Ante la respuesta afirmativa del chico, le advirtió que no volviera más tarde
de las 7:30, pues a esa hora ya comenzaba a anochecer en el otoño avanzado.
Pero Javi no volvió a casa a la hora indicada, pues estaba totalmente centrado
en el partidillo de fútbol que estaba jugando. Al avanzar los minutos, ante la
tardanza en volver de su hijo, la inquietud de una madre responsable se
incrementaba más y más. Al fin Salvi apareció a pocos minutos de las nueve en
la noche. Dada su desobediencia, Diana le quitó su caja de los tesoros como
castigo, guardándola en el armario bajo llave. La reacción del niño fue una patética
y sonora sucesión de sollozos y lamentos, pues en modo alguno quería estar
separado de su cajita de tesoros, cuyo contenido era en sumo importante para
él. Apenas quiso cenar aquella noche y en los días siguientes sus reacciones de
protesta eran una mezcla de silencios y tristezas, con negación continua para
lo más cotidiano. Entonces Anselmo, viendo la enconada situación, entendió que
debía mediar y arreglar la incomunicación entre madre e hijo.
Aquella
noche fue al dormitorio de Salvi para tratar de entender la dura y exagerada
reacción del pequeño ante el castigo impuesto por su madre. Después de dialogar
un buen rato con él, en presencia de Diana y razonándole las consecuencias de
su mal comportamiento, le hizo una observación o pregunta acerca de por qué
significaba tanto aquella caja de objetos diversos, de escaso o nulo valor,
para tener una reacción tan visceral. Entonces Salvi, con la mayor naturalidad,
explicó a sus padres la razón de su enfado, al no poder disponer de aquello que
tanto apreciaba.
“Papá, con la llave puedo abrir las cosas más
insospechadas. Y entre esas cosas, el cofre donde los piratas guardan sus
tesoros. El imán me permite hacer magia ante los amiguitos, atrayendo cosas pequeñas
de metal.
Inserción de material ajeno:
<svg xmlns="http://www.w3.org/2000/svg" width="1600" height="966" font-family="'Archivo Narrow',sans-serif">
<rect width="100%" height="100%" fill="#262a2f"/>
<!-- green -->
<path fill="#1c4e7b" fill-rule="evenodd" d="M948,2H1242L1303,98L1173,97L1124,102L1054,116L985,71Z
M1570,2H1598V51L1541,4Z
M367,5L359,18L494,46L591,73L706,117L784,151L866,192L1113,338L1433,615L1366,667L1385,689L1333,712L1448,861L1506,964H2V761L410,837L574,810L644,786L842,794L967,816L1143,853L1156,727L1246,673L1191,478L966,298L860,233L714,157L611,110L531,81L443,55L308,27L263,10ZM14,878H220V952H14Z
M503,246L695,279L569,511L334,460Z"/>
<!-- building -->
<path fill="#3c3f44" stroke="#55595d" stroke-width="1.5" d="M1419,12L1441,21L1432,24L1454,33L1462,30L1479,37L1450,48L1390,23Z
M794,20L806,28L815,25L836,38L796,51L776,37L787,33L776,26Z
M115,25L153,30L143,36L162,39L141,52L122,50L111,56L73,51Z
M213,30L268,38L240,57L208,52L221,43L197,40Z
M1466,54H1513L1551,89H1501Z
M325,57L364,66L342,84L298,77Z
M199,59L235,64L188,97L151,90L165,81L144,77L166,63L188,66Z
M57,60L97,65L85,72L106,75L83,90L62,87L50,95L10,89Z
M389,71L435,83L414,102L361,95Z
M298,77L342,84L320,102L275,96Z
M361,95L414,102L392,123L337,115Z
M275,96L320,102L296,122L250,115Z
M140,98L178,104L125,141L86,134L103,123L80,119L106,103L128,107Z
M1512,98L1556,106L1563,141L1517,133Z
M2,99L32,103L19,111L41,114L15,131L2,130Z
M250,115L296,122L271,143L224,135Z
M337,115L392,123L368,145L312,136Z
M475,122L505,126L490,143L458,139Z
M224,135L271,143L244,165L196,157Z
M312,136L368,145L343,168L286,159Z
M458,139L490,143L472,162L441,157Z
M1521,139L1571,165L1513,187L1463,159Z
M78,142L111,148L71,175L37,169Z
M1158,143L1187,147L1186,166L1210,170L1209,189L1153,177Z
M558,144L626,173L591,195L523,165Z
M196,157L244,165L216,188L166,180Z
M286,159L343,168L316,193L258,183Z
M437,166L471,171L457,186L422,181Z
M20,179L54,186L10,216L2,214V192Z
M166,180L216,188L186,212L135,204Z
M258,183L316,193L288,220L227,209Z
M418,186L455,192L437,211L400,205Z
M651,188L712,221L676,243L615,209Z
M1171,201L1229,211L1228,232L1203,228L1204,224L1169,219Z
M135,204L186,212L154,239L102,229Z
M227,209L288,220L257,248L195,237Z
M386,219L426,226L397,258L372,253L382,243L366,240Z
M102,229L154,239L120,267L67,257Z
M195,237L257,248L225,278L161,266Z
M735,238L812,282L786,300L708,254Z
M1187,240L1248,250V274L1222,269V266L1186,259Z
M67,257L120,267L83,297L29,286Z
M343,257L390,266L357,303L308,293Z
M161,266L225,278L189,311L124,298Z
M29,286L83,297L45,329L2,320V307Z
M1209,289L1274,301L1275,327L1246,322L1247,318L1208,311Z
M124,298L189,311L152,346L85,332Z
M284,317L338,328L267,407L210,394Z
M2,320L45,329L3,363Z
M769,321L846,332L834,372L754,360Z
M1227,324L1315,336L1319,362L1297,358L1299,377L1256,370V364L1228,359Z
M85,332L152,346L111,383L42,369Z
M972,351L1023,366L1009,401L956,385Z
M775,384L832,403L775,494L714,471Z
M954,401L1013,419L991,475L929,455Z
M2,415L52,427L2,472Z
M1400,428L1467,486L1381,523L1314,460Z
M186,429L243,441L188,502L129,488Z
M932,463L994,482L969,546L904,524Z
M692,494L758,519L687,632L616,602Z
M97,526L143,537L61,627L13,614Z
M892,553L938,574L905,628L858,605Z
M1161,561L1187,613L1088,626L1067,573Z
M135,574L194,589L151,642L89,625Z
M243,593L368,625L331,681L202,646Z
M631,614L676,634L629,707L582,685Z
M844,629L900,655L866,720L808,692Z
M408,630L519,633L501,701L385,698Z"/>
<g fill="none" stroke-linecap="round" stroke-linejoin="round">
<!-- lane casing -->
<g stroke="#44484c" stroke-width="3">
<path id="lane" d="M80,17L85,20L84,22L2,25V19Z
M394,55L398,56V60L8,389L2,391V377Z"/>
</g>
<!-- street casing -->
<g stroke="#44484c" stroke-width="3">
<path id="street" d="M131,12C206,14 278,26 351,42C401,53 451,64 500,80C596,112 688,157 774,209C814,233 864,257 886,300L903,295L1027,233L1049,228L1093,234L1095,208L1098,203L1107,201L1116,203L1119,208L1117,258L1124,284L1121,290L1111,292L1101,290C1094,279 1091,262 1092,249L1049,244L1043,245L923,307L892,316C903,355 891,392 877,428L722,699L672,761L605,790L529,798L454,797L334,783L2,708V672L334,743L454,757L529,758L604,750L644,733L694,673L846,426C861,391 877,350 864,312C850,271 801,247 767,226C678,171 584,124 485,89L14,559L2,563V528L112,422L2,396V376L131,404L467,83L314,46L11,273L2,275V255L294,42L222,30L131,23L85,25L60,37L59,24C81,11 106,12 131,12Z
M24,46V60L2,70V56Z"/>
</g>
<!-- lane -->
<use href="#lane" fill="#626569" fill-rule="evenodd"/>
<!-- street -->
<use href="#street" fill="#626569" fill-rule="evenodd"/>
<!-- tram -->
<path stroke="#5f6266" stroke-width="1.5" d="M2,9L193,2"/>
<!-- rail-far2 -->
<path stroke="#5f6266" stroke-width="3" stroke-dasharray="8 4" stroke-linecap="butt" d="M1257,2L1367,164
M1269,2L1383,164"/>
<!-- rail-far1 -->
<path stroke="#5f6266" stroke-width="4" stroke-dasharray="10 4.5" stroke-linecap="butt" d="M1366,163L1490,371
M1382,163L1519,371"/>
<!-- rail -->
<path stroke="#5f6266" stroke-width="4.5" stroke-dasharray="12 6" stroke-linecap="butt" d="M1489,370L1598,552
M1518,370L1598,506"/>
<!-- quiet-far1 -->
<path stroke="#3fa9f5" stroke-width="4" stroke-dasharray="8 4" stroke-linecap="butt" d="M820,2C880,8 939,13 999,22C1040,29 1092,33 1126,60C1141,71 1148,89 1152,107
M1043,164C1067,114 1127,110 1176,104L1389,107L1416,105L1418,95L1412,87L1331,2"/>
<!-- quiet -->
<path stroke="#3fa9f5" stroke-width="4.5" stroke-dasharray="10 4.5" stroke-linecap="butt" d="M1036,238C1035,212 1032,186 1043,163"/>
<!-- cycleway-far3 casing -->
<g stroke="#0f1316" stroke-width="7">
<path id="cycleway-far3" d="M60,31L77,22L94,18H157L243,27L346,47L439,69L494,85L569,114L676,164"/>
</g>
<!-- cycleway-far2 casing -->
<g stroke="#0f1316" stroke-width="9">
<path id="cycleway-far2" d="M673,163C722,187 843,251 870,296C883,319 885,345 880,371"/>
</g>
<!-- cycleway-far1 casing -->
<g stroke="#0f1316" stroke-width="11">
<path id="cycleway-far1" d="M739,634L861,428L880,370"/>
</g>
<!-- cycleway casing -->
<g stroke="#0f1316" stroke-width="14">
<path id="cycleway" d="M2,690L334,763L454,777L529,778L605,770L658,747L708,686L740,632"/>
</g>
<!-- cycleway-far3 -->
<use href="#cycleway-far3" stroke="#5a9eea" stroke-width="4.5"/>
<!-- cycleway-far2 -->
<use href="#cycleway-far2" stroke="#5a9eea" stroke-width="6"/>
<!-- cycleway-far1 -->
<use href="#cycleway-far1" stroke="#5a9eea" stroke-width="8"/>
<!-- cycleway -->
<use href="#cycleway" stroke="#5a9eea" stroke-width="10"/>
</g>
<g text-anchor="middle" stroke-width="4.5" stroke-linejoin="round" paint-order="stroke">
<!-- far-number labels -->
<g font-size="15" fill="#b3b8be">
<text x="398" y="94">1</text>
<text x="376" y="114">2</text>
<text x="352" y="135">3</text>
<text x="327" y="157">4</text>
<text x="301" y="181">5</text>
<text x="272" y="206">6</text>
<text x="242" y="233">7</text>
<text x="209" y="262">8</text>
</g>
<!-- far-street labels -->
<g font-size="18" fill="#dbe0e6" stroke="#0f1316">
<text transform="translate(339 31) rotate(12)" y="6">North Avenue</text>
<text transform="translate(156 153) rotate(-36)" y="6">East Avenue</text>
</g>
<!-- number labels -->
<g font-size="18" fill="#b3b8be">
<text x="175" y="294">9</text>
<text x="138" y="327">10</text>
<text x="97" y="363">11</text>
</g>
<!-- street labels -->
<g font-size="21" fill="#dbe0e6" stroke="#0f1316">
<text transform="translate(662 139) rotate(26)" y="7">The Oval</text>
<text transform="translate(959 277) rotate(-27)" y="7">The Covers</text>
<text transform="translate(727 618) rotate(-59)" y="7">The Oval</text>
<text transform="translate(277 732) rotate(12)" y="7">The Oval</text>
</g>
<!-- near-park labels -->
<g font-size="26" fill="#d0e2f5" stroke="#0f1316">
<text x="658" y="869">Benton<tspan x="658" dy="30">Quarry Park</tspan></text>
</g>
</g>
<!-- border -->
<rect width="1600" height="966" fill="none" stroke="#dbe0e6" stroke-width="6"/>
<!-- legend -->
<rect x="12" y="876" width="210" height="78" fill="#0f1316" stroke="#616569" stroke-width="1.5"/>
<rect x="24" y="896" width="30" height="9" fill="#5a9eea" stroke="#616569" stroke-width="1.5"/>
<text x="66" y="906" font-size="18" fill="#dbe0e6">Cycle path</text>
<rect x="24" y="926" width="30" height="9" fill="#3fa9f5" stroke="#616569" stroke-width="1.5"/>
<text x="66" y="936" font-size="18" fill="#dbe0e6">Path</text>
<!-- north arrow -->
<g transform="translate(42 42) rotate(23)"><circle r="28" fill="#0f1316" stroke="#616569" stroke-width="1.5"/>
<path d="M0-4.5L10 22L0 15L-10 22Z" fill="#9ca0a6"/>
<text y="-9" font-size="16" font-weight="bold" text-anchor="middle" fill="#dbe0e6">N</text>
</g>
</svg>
Un compañero de clase me ha asegurado que si logro juntar 200
precintos de las gaseosas, los puedo enviar por carta a una dirección que él me
escribirá en un papel para que me envíen una bicicleta. Yo siempre he tenido la
ilusión de tener una bici nueva, no la de juguete para niños pequeños con ruedines.
Con ella podría ir a cualquier parte del
mundo. Pero los Reyes Magos se olvidan. un año tras otro, de traérmela. Así que
cada noche me pondo a contar los precintos. Ya tengo 37, por lo que me faltan
menos para llegar a los doscientos. Con las estampas, sueño, me imagino y juego
a muchas cosas. Unas veces soy un vaquero que lucha contra los indios. Otras
que hablo con Dios, al igual que Marcelino
hace en la película o también puedo hacer milagros con el agua del mar, como
Moisés. O me imagino que voy pilotando un coche de carreas y llego el primero a
la meta. Y con el periscopio mágico, pues que soy un espía o policía de los buenos,
como en las películas. Así logro ver a los “malos” que me están siguiendo por
la calle”.
Anselmo
y Diana quedaron gratamente maravillados al comprobar la poderosa y limpia
imaginación que un niño pequeño puede llegar a tener. Esa imaginación e ilusión
que con el paso de los años parece que muchos vamos perdiendo o debilitando. No
nos damos cuenta, en el alocado trajinar de la vida acelerada, lo mucho e
interesante que los mayores podemos aprender del espontáneo comportamiento que
los niños aplican. Dos padres responsables y receptivos aprendieron esa pequeña
y gran lección que su crío les había sabido proporcionar. En la vida es
imprescindible aplicar Imaginación e ilusión para casi con todo lo que hacemos.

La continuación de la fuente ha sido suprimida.